The buzz surrounding the new health insurance marketplaces reached a fever pitch at the end of 2013 with the announcement that the online portion of the federal small business marketplace will be delayed a year. This, added to stories of delays and glitches, created plenty of media fodder over the past few months. However, there’s another side to the story. While the partisan rhetoric has been flying in Washington over Healthcare.gov, the 17 states who chose to run their own marketplaces have been showing they can handle the challenge.
Why have states had an easier time running their own marketplaces? The reason is simple – marketplaces run by those who best understand their residents and their needs will be more successful. State insurance departments already oversee the insurance industry in their state, so they’re uniquely positioned to understand the health coverage needs of their residents. Two-thirds of the country left the handling of the marketplace up to the feds, but it’s not too late – states can take over their health insurance marketplace at any time.
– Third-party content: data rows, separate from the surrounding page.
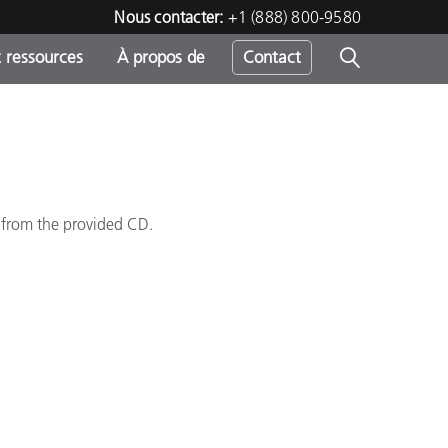
Nous contacter:
+1 (888) 800-9580
 ressources
À propos de
Contact
h
 from the provided CD.
s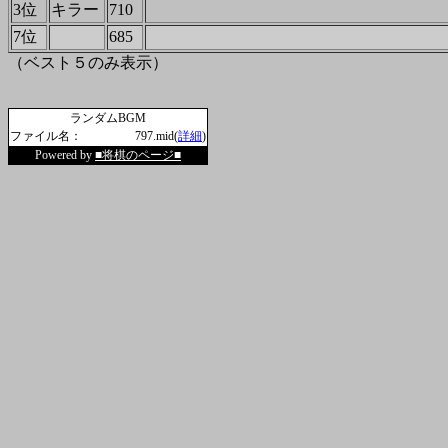
3位
キラー
710
7位
685
（ベスト５のみ表示）
ランダムBGM
ファイル名：
797.mid(
詳細
)
Powered by
■将棋のページ■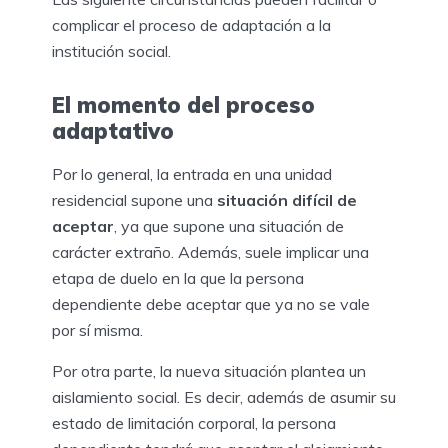
complicar el proceso de adaptación a la
institución social.
El momento del proceso
adaptativo
Por lo general, la entrada en una unidad
residencial supone una
situación difícil de
aceptar
, ya que supone una situación de
carácter extraño. Además, suele implicar una
etapa de duelo en la que la persona
dependiente debe aceptar que ya no se vale
por sí misma.
Por otra parte, la nueva situación plantea un
aislamiento social. Es decir, además de asumir su
estado de limitación corporal, la persona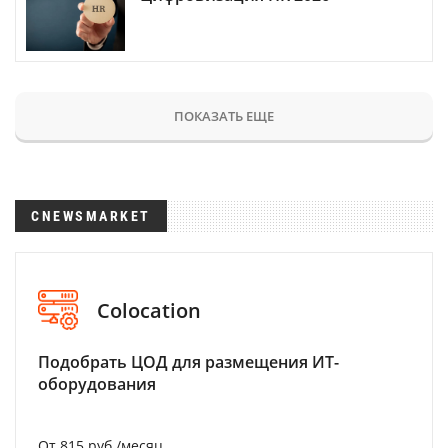
ПОКАЗАТЬ ЕЩЕ
CNEWSMARKET
Colocation
Подобрать ЦОД для размещения ИТ-
оборудования
От 815 руб./месяц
One state setting the pace is Kentucky. Both its individual and small business portal have been models of success for state-run marketplaces. In a recent interview with Fortune, Carrie Banahan, director of the Office of the Kentucky Health Benefit Exchange, said more than 1,000 small businesses have begun the enrollment process and about 400 companies have completed their applications. “Anytime a large scale program of this nature kicks off there are concerns along the way, but we feel that our state-centered process allowed us to address those,” Gov. Steve Beshear told NBC News in November.
Success stories are coming out of Colorado, too. “I’ve always provided full coverage for my employees, but the rising cost of healthcare has made it increasingly difficult,” said Rebecca Askew, CEO of Circuit Media in Denver, during our recent phone conversation. “For the past several years, we’ve had at least a 20 percent increase every year and had to switch insurance companies three times. Colorado’s health insurance marketplace allowed me to compare costs between providers, and my staff were able to pick the plan that works best for them. And for the first time in years, our costs aren’t going up and my company is receiving a tax credit for enrolling through the marketplace.”
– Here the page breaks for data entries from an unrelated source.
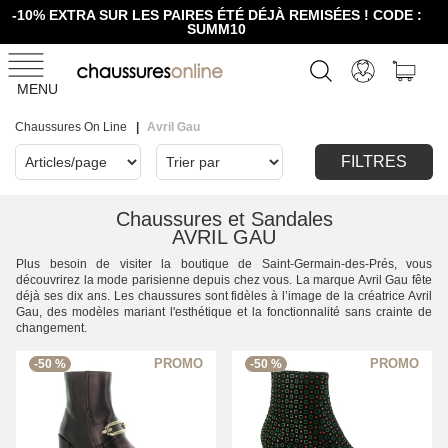
-10% EXTRA SUR LES PAIRES ÉTÉ DÉJÀ REMISÉES ! CODE :
SUMM10
MENU
Chaussures On Line
Avril Gau
FILTRES
Chaussures et Sandales
AVRIL GAU
Plus besoin de visiter la boutique de Saint-Germain-des-Prés, vous
découvrirez la mode parisienne depuis chez vous. La marque Avril Gau fête
déjà ses dix ans. Les chaussures sont fidèles à l’image de la créatrice Avril
Gau, des modèles mariant l'esthétique et la fonctionnalité sans crainte de
changement.
-50 %
-50 %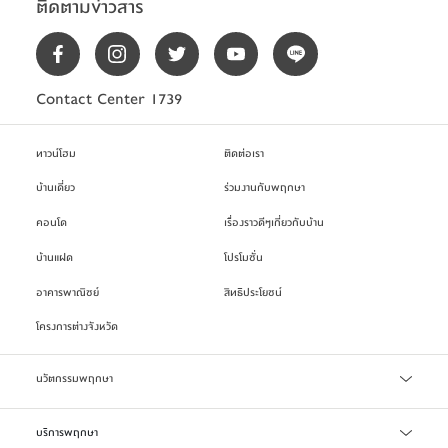
ติดตามข่าวสาร
Contact Center 1739
ทาวน์โฮม
ติดต่อเรา
บ้านเดี่ยว
ร่วมงานกับพฤกษา
คอนโด
เรื่องราวดีๆเกี่ยวกับบ้าน
บ้านแฝด
โปรโมชั่น
อาคารพาณิชย์
สิทธิประโยชน์
โครงการต่างจังหวัด
นวัตกรรมพฤกษา
เทคโนโลยี Precast
บริการพฤกษา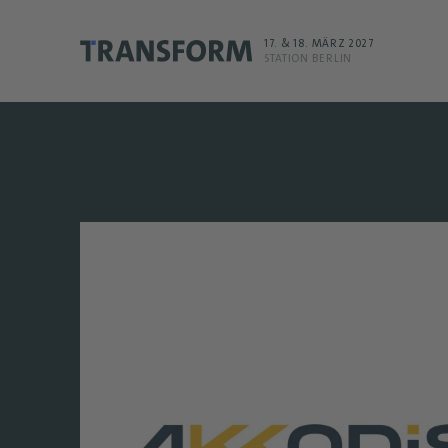
17. & 18. MÄRZ 2027
STATION BERLIN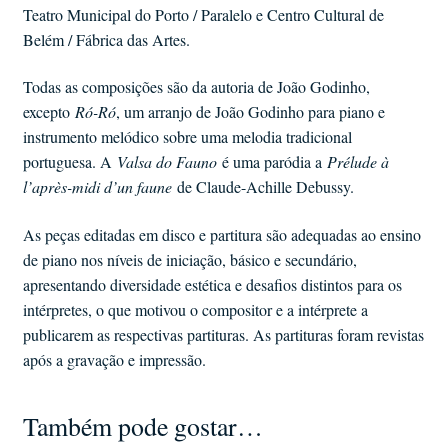
Teatro Municipal do Porto / Paralelo e Centro Cultural de
Belém / Fábrica das Artes.
Todas as composições são da autoria de João Godinho,
excepto
Ró-Ró
, um arranjo de João Godinho para piano e
instrumento melódico sobre uma melodia tradicional
portuguesa. A
Valsa do Fauno
é uma paródia a
Prélude à
l’après-midi d’un faune
de Claude-Achille Debussy.
As peças editadas em disco e partitura são adequadas ao ensino
de piano nos níveis de iniciação, básico e secundário,
apresentando diversidade estética e desafios distintos para os
intérpretes, o que motivou o compositor e a intérprete a
publicarem as respectivas partituras. As partituras foram revistas
após a gravação e impressão.
Também pode gostar…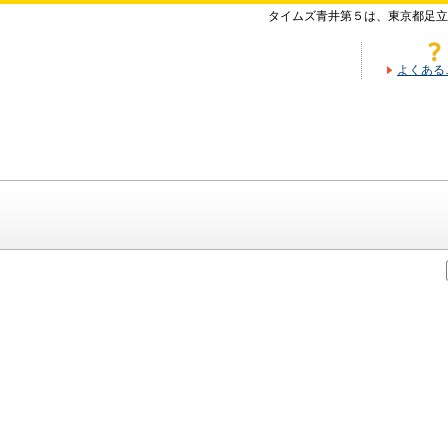
タイムズ青井第５は、東京都足立
よくある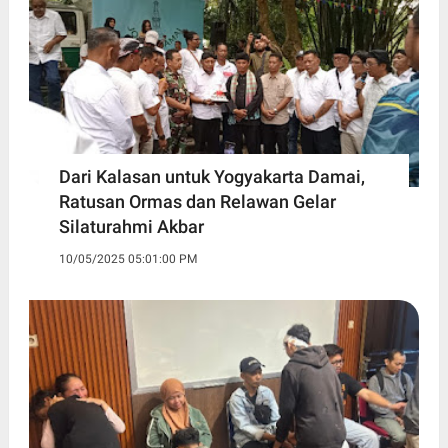
Dari Kalasan untuk Yogyakarta Damai,
Ratusan Ormas dan Relawan Gelar
Silaturahmi Akbar
10/05/2025 05:01:00 PM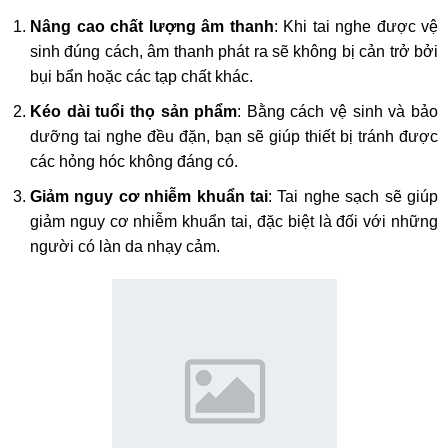
Nâng cao chất lượng âm thanh
: Khi tai nghe được vệ
sinh đúng cách, âm thanh phát ra sẽ không bị cản trở bởi
bụi bẩn hoặc các tạp chất khác.
Kéo dài tuổi thọ sản phẩm
: Bằng cách vệ sinh và bảo
dưỡng tai nghe đều đặn, bạn sẽ giúp thiết bị tránh được
các hỏng hóc không đáng có.
Giảm nguy cơ nhiễm khuẩn tai
: Tai nghe sạch sẽ giúp
giảm nguy cơ nhiễm khuẩn tai, đặc biệt là đối với những
người có làn da nhạy cảm.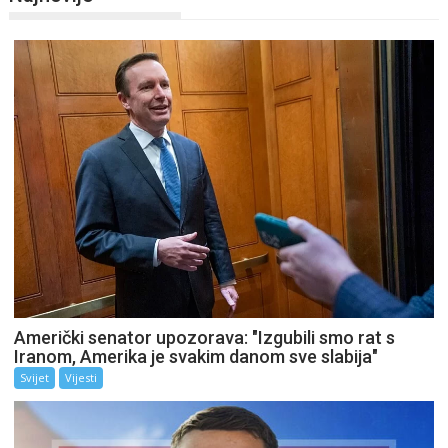
Američki senator upozorava: "Izgubili smo rat s
Iranom, Amerika je svakim danom sve slabija"
Svijet
Vijesti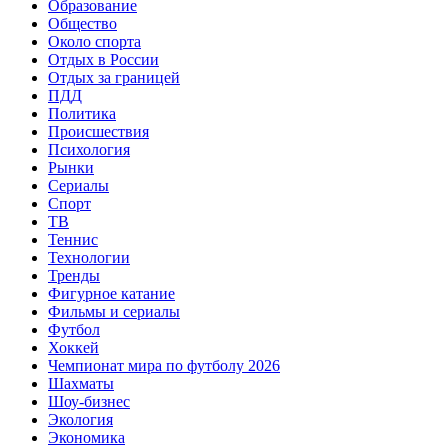
Образование
Общество
Около спорта
Отдых в России
Отдых за границей
ПДД
Политика
Происшествия
Психология
Рынки
Сериалы
Спорт
ТВ
Теннис
Технологии
Тренды
Фигурное катание
Фильмы и сериалы
Футбол
Хоккей
Чемпионат мира по футболу 2026
Шахматы
Шоу-бизнес
Экология
Экономика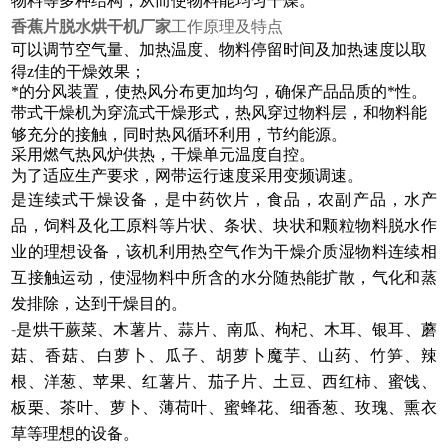
物料等多种结构，从而使物料能均匀干燥。
香蕉片脱水烘干机厂家
工作原理及特点
可以调节空气量、加热温度、物料停留时间及加热速度以取
得z佳的干燥效果；
*的分风装置，使热风分布更加均匀，确保产品品质的*性。
带式干燥机为穿流式干燥形式，热风穿过物料层，和物料能
够充分的接触，同时热风循环利用，节约能源。
采用燃气热风炉供热，干燥单元温度自控。
为了适应生产要求，网带运行速度采用变频调速。
是连续式干燥设备，是中药饮片，食品，农副产品，水产
品，饲料及化工原料等片状、条状、块状和颗粒物料脱水作
业的理想设备，该机利用热空气作为干燥介质湿物料连续相
互接触运动，使湿物料中所含的水分随热能扩散，气化和蒸
发排除，达到干燥目的。
-
是烘干蕨菜、木薯片、蒜片、南瓜、枸杞、木耳、银耳、蘑
菇、香菇、白萝卜、瓜子、胡萝卜魔芋、山药、竹笋、辣
根、洋葱、苹果、红薯片、茄子片、土豆、西红柿、蜜饯、
板栗、茶叶、萝卜、薄荷叶、蜜蜂花、细香葱、玫瑰、熏衣
草等理想的设备。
The intent of the Affordable Care Act was for states to run their own marketplace and only defer the responsibility to the federal government if they felt unable to oversee it themselves. “I felt it was prudent and in Nevada’s best interest to have a state-run exchange,” Nevada Gov. Brian Sandoval told the Las Vegas Review-Journal.
Granted, every state running its own marketplace isn’t hitting all the marks. But the success stories demonstrate the value in states taking the reins. Based on the achievements of those that chose to do it in the first place, it’s something all states should consider.